Avec Étincelle, un album jeunesse en plasticine, Les Marmottons accueillent un petit ours, un peu perdu à l’heure où il voit ses congénères développer des aptitudes dont il ne semble pas avoir été doté. N’aurait-il aucun talent? Bon à rien? Tout juste bon à être un moulin à paroles qui n’en finit plus de poser des questions?
Résumé d’Étincelle par Les Éditions Marmottons : Étincelle ne sait pas grimper aux arbres et grogne bizarrement. Alors quel est son talent ? Et si la réponse se cachait dans ses mille questions ?

« Pourquoi, c’est quoi, comment? Petit ourson cherche son talent, partout, tout le temps. Que sait-il faire exactement? » Sur la musique de Geoffroy Grandjean, comme à chaque album portant la patte de la Marmotte, les petits lecteurs-chanteurs peuvent encourager les héros à trouver leur voix, leur voie. Cette fois, Aurianne de Pierpont, tête pensante de ces éditions, a donc choisi un héros ourson… pas comme les autres. Il n’aime pas le miel, est incapable d’escalader un arbre, n’a pas spécialement envie de gronder. Alors, il va voir son Papours qui éclaire ses questions et inquiétudes en lui racontant l’histoire d’Étincelle, un petit ours tout comme lui, curieux mais maladroit dans tout, qui avait lui aussi un papours auquel il posait mille questions.

« A-t-on tous un talent? » La question est surtout: « doit-on obligatoirement avoir le même talent, répandu, que les autres? » Bien sûr que non! On n’est pas obligé de faire comme tout le monde et de s’y mesurer. Mais la question est sensée et même primordiale, pour ne pas s’enfermer dans quelque chose qu’on n’aime, qu’on n’est pas. Ce serait du gâchis. À quoi ressemblerait le monde si chacun de ses habitants avait l’opportunité, un jour, de développer le talent qu’il a au fond de lui? Certains n’en auront pas la possibilité, pour tout un tas de raison.

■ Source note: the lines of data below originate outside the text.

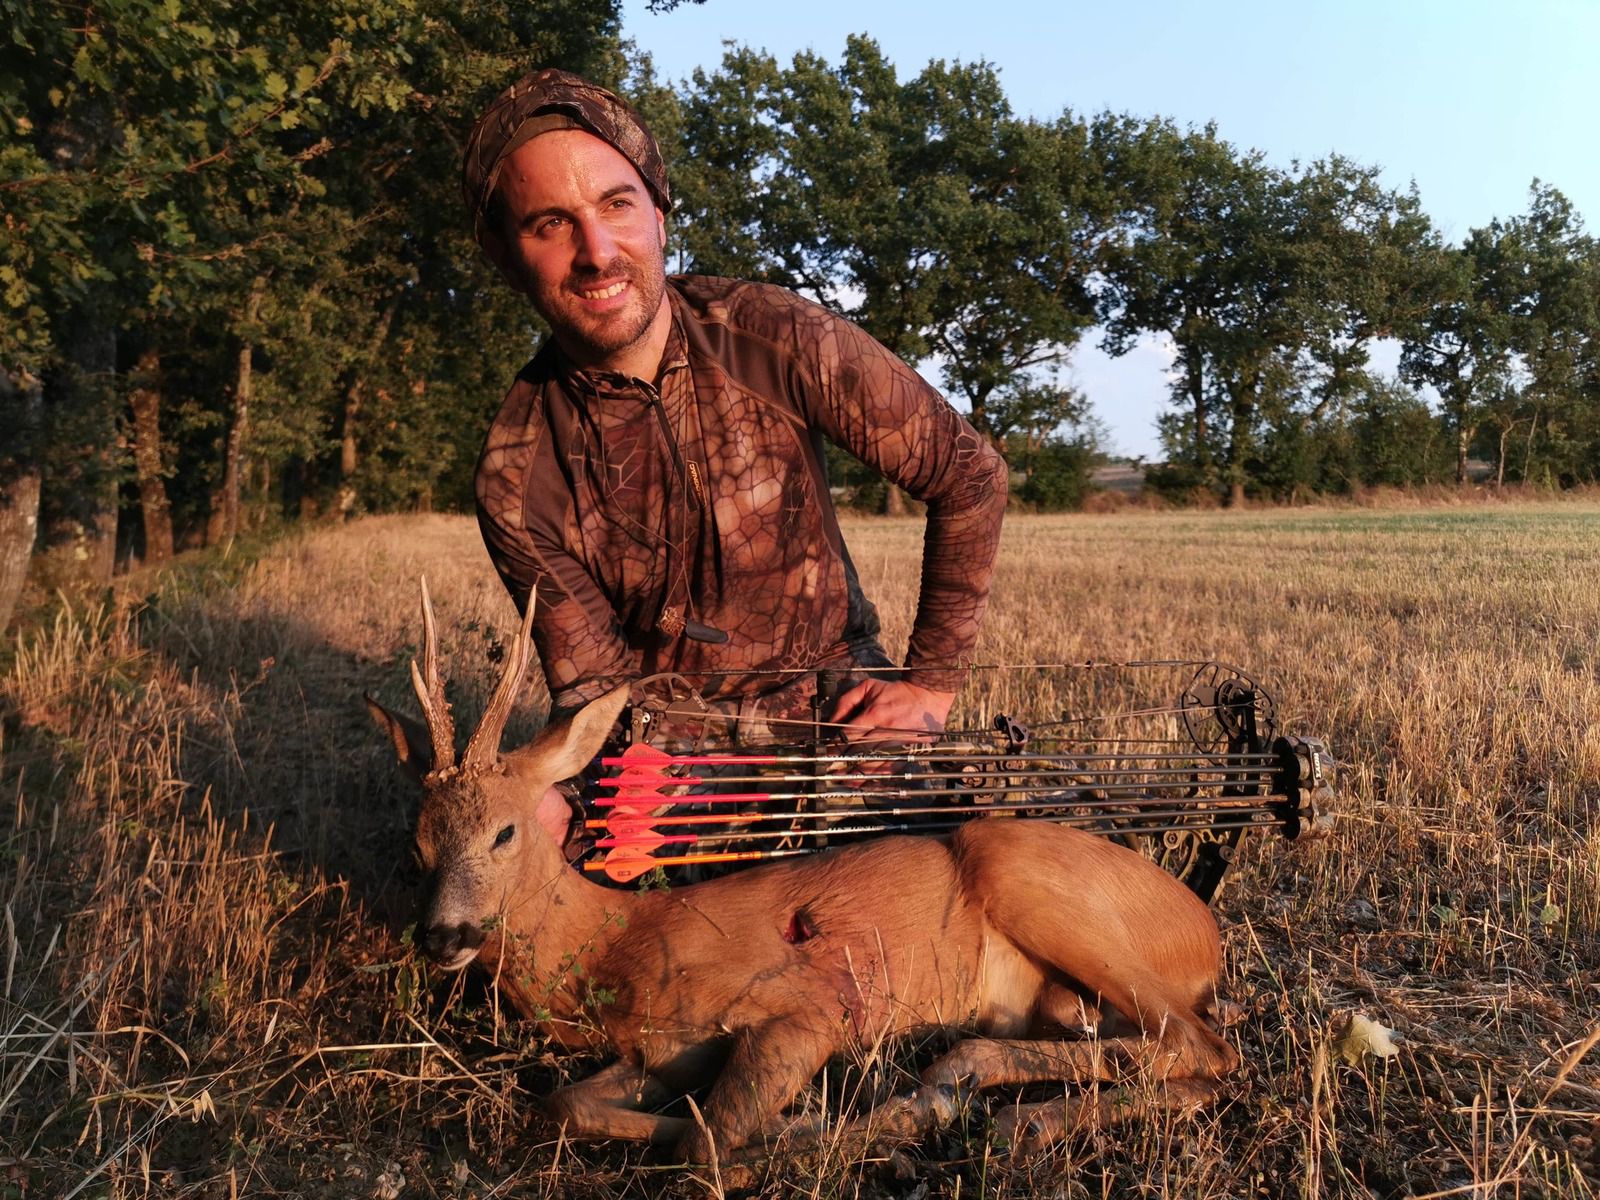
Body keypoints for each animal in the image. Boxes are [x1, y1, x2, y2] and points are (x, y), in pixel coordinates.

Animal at [368, 585, 1241, 1164]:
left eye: (505, 830)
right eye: (418, 845)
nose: (443, 934)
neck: (612, 944)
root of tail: (1205, 933)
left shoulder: (807, 1008)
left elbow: (711, 1145)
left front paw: (841, 1125)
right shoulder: (660, 1053)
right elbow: (564, 1104)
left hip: (1025, 875)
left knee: (1200, 1042)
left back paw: (963, 1094)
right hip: (1060, 999)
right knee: (1183, 1064)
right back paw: (1003, 1103)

Mais pas Étincelle ni le petit ourson auquel son histoire sert de morale douce et encourageante. Si tu poses des questions, que les autres ne posent pas qui plus est, tu es sur la bonne voie (parole d’Étincelle, mais aussi du journaliste qui écrit les présentes lignes). Persévère, n’aie pas peur. Même si elles dérangent un peu.

Pour porter ce petit conte dans le conte, rempli d’amour et de soutien, Auriane de Pierpont a pu compter sur la polyvalence de Coralie Saudo. En effet, Étincelle est un album comme on n’en voit pas beaucoup. Avec Nao, ma fille, nous en avons déjà emprunté quelques-uns à la bibliothèque. Les techniques de Coralie sont en effet mixtes, mélangeant différentes matières et surtout de la pâte à modeler. Un travail de longue haleine. Après avoir fait des croquis de chaque scène du livre, l’artiste a fait des modelages en argile des 23 ours (dans des positions diverses et variées) apparaissant dans cette histoire. Elle les a peints avant d’inventer le décor (la forêt, une rivière, une montagne…) tout autour: des fleurs réelles, des découpages, des morceaux de carton, des pierres… Tout a ensuite été photographié pour donner lieu aux saynètes que l’on voit dans cet album en phases arrêtées, efficace, plein d’instants de vie et de texture. Au service d’un propos important et bienveillant. Quel talent. Et l’Étincelle devint un vrai feu de joie.

À (se faire) lire dès 3 ans aux Éditions Marmottons.